**WHAT YOU SHOULD DO:**
Using the text on AFS credentials and administration tools, answer each question below.
(a) In which batch software has MIT implemented some of the desired credential functionality?
(b) Which organization wrote the AFS Balancer tool?
(c) Where is Themis available from?

**TEXT SECTION:**
····················

Many sites face the problem of managing Kerberos/AFS credentials for batch scheduled jobs. Specifically, most batch processing software needs to be modified to forward tickets as part of the batch submission process, renew tickets and tokens while the job is in the queue and for the lifetime of the job, and properly destroy credentials when the job completes. Ken Hornstein of NRL was able to pay a commercial vendor to support Kerberos 4/5 credential management in their product, although they did not implement AFS token management. MIT has implemented some of the desired functionality in OpenPBS, and might be able to make it available to other interested sites.

Tools to simplify AFS administration were discussed, including:

- AFS Balancer.  A tool written by CMU to automate the process of
  balancing disk usage across all servers in a cell.  Available from:
 
  ftp://ftp.andrew.cmu.edu/pub/AFS-Tools/balance-1.1b.tar.gz

- Themis.  Themis is KTH's enhanced version of the AFS tool "package",
  for updating files on local disk from a central AFS image.  KTH's
  enhancements over traditional "package" include allowing the deletion
  of files, simplifying the process of adding a file, and allowing the
  merging of multiple rule sets for determining what files are updated.
  Themis is available from the Arla CVS repository.

····················

**SUPPLIED INFORMATION:**
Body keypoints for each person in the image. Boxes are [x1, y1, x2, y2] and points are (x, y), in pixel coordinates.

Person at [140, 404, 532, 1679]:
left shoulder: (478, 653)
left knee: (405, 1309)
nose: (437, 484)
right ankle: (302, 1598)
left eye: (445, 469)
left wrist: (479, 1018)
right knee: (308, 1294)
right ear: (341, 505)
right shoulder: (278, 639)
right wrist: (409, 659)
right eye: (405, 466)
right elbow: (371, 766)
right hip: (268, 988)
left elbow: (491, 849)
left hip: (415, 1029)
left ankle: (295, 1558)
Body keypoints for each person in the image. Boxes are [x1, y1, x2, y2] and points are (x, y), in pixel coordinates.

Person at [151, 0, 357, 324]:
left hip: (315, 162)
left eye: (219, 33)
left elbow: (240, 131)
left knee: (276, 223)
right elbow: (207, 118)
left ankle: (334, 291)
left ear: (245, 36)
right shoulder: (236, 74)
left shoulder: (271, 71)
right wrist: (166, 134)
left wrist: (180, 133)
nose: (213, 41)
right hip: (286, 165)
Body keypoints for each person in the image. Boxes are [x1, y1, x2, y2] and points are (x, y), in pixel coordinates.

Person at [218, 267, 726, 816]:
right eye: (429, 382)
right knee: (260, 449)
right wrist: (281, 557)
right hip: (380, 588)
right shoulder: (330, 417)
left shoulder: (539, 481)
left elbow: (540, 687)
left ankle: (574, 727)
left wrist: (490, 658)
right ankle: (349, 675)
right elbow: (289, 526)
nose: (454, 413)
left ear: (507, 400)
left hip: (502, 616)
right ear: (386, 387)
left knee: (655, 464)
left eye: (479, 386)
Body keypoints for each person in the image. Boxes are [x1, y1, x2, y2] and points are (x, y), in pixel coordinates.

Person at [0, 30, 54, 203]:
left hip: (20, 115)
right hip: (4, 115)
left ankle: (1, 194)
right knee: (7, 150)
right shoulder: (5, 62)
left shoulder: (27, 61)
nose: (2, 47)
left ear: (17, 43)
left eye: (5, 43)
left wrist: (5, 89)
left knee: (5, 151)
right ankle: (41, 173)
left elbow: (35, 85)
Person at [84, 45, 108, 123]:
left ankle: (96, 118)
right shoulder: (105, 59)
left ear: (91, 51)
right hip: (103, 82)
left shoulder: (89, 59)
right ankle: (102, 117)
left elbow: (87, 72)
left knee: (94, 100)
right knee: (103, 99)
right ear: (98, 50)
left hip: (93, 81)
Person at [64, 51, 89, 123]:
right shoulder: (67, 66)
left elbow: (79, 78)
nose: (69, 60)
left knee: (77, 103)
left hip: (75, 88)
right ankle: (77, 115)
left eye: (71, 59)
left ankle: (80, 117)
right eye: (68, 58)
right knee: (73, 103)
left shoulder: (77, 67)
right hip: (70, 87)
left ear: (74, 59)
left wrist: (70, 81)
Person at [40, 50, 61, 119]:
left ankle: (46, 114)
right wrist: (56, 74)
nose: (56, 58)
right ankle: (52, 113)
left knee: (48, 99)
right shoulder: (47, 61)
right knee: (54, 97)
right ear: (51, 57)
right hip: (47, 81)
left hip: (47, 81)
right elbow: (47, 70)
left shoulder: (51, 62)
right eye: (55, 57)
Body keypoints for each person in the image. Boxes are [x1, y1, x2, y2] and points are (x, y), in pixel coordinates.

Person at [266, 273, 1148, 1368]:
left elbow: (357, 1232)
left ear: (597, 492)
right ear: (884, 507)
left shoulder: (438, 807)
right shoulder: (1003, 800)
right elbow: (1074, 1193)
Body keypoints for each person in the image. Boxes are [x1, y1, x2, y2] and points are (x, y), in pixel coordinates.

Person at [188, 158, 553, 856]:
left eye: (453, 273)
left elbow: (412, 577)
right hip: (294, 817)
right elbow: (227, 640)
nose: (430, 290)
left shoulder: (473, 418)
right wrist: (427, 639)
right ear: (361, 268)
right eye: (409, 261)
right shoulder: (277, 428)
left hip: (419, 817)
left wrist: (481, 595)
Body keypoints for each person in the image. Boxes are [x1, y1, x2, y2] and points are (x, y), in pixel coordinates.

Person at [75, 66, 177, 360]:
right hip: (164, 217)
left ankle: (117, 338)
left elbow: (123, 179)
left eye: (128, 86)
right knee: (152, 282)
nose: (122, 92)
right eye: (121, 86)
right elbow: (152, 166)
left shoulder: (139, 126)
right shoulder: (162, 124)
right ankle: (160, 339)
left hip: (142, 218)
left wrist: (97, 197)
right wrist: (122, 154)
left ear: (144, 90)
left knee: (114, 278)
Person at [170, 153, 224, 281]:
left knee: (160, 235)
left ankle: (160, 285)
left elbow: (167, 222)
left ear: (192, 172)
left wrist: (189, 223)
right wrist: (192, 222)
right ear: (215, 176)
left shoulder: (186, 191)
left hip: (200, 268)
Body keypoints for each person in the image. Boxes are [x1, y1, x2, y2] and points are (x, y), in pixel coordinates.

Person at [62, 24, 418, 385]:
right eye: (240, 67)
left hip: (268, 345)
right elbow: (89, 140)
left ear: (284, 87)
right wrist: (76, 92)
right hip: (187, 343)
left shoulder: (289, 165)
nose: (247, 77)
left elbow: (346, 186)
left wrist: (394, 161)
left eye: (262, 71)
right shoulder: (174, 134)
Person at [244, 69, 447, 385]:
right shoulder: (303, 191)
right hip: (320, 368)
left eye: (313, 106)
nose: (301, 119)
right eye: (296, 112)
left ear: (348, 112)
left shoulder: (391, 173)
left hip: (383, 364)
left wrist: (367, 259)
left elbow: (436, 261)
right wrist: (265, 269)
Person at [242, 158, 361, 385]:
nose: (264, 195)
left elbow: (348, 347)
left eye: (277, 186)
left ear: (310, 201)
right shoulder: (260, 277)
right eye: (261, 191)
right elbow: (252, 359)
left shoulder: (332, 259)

····················

**COMPLETED TASK:**
(a) OpenPBS
(b) CMU
(c) The Arla CVS repository